Required work ::
Extract every line from the records below that contains the word "linecap".

Stored data ::
————————
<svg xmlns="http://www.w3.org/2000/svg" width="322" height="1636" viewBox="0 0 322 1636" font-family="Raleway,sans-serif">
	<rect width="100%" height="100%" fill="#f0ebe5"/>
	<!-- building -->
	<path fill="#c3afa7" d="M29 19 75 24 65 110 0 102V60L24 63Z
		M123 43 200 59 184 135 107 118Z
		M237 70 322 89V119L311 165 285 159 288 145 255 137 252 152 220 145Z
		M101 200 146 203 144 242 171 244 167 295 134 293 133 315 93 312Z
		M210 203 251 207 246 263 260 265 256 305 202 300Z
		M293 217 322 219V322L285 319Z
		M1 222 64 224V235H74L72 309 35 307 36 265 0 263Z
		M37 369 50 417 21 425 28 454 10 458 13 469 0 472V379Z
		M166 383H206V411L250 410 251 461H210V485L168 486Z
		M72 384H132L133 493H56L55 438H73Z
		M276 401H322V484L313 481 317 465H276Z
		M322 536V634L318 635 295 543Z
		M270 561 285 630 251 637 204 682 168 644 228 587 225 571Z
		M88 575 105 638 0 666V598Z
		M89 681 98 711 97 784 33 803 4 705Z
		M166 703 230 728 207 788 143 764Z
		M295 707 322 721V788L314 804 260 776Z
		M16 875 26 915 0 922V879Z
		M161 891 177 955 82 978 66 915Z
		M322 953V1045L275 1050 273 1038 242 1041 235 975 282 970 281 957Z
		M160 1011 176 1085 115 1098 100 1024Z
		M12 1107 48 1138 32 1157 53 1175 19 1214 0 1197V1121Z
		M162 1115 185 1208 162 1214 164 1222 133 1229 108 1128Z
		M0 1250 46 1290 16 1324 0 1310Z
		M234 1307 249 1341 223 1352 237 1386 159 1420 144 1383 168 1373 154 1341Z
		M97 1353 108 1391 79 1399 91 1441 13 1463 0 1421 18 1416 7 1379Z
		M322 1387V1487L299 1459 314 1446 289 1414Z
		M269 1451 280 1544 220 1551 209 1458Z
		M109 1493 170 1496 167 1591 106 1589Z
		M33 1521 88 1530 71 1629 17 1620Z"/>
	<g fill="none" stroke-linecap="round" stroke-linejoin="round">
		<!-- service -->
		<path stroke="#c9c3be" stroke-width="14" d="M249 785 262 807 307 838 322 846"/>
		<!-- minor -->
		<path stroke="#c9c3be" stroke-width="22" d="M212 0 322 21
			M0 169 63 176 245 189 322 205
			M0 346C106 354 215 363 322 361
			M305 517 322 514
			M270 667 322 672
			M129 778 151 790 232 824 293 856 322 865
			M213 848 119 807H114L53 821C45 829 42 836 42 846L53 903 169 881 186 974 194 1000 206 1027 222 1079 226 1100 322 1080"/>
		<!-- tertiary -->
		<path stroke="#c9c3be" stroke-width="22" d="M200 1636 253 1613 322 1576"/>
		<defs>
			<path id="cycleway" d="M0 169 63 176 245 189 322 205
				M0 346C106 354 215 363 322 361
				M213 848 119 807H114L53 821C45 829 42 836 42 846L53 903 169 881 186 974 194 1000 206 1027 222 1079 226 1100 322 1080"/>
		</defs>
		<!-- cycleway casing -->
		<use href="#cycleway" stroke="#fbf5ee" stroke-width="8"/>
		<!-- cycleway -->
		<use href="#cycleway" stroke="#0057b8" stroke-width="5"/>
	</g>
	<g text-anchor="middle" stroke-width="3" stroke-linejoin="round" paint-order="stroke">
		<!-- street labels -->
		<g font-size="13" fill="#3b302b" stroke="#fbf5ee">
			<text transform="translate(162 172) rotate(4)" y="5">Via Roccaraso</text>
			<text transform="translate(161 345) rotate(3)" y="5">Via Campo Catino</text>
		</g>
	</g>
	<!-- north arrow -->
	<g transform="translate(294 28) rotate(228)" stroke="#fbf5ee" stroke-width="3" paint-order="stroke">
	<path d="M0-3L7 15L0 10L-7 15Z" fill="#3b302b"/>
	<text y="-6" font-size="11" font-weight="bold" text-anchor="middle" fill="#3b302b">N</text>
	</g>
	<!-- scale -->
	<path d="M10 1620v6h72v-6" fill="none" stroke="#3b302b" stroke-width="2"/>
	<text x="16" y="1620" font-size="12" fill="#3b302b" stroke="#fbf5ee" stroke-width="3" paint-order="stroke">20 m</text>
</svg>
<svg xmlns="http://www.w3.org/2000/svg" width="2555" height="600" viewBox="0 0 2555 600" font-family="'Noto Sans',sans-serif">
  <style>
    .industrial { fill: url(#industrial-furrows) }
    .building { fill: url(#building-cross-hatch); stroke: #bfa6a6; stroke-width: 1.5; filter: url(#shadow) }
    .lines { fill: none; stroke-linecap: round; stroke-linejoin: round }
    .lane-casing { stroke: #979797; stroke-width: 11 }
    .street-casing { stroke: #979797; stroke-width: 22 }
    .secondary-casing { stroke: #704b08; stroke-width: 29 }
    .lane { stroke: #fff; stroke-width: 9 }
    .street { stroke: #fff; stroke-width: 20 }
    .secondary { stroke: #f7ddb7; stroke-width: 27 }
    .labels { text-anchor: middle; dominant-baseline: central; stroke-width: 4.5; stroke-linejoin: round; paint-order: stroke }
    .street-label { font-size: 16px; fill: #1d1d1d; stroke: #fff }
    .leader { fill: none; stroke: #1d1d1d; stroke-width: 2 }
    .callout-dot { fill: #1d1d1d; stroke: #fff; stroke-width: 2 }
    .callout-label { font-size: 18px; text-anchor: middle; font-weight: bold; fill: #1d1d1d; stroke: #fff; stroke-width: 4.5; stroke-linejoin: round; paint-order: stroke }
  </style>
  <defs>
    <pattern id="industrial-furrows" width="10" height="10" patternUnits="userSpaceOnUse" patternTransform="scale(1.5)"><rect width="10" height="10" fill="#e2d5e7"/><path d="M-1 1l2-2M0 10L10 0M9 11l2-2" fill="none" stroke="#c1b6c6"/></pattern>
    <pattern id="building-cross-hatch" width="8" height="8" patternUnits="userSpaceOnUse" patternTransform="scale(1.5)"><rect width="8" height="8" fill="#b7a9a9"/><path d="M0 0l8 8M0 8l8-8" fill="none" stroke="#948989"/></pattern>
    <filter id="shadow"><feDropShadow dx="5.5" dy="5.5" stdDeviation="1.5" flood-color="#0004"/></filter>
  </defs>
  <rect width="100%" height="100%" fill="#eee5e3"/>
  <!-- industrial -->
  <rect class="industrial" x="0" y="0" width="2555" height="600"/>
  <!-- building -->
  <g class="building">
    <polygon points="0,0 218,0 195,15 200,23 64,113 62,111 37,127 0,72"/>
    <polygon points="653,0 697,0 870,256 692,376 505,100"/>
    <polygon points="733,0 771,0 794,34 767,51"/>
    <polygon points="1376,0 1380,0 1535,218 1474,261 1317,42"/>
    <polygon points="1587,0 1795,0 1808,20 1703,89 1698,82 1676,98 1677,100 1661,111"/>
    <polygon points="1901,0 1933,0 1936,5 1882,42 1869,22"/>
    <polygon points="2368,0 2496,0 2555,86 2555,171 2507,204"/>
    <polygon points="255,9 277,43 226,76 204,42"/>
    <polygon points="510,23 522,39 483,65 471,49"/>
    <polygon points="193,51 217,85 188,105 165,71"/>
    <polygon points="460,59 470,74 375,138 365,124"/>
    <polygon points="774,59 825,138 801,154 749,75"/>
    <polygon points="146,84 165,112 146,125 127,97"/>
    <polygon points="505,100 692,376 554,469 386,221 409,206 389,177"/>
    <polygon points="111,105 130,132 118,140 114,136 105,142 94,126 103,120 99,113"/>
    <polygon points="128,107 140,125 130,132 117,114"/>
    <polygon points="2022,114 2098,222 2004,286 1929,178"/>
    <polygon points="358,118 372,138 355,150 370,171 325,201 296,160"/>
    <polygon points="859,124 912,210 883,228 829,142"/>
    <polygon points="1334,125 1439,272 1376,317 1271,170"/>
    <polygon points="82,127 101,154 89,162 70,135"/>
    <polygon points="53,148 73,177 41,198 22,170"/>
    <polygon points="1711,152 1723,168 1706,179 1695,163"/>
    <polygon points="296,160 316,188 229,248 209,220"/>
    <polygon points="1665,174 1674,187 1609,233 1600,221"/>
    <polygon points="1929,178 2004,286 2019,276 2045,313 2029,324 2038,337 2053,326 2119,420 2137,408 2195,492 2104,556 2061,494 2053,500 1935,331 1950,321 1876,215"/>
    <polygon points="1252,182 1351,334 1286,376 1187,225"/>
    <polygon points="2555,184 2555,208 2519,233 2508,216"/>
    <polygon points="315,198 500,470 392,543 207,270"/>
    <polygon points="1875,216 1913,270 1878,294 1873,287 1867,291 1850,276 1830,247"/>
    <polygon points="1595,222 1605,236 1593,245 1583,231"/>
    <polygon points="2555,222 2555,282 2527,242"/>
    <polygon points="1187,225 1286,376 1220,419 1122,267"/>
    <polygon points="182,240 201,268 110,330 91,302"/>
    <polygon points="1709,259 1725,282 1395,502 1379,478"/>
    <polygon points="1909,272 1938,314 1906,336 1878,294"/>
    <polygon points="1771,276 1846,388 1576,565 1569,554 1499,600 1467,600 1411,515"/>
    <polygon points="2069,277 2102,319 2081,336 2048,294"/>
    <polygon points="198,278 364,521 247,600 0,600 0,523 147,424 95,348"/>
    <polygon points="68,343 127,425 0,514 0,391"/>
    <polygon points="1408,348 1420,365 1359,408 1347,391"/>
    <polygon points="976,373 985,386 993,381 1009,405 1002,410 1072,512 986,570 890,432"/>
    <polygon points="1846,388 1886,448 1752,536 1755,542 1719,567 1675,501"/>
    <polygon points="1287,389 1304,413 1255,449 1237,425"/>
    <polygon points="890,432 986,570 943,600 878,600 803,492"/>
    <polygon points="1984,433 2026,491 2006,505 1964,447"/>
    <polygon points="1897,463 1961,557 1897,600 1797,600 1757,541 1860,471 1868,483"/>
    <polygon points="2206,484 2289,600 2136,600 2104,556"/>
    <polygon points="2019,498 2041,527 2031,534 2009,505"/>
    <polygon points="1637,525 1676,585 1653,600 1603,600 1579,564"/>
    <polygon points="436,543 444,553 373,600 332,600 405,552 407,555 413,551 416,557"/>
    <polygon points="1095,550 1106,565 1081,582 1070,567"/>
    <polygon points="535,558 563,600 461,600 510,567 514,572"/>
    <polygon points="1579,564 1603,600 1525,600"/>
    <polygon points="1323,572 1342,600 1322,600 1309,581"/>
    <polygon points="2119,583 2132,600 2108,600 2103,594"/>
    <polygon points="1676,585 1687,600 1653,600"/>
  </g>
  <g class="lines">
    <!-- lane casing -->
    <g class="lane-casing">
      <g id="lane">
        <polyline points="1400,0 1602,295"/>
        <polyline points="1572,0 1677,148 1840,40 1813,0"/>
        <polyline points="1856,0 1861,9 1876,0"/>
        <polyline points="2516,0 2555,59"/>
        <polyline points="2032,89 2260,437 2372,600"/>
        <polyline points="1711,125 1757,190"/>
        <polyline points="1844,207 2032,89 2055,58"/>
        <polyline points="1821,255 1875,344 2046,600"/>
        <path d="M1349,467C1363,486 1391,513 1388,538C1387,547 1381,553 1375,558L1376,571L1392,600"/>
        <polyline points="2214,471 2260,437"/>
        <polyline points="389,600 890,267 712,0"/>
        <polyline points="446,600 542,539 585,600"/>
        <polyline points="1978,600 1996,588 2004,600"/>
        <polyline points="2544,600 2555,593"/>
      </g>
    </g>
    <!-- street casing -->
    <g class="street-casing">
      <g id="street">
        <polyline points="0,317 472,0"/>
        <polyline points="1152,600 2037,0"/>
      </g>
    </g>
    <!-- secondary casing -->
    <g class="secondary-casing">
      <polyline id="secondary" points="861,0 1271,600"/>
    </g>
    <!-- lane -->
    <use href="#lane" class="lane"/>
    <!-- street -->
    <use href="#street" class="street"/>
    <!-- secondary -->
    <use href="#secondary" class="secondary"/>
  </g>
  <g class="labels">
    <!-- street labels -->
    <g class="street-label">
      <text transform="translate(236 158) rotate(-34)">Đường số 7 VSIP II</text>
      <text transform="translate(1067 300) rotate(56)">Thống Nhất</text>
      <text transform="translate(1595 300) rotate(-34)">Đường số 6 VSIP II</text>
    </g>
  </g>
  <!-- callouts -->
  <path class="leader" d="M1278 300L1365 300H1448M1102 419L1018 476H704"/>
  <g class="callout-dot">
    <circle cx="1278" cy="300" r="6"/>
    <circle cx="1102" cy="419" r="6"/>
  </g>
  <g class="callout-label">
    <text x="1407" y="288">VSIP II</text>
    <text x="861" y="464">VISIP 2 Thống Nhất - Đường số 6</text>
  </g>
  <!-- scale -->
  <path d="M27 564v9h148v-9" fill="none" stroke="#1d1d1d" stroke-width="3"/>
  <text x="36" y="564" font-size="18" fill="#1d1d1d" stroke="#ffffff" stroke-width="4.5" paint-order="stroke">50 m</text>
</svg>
————————
Completed task ::
	<g fill="none" stroke-linecap="round" stroke-linejoin="round">
    .lines { fill: none; stroke-linecap: round; stroke-linejoin: round }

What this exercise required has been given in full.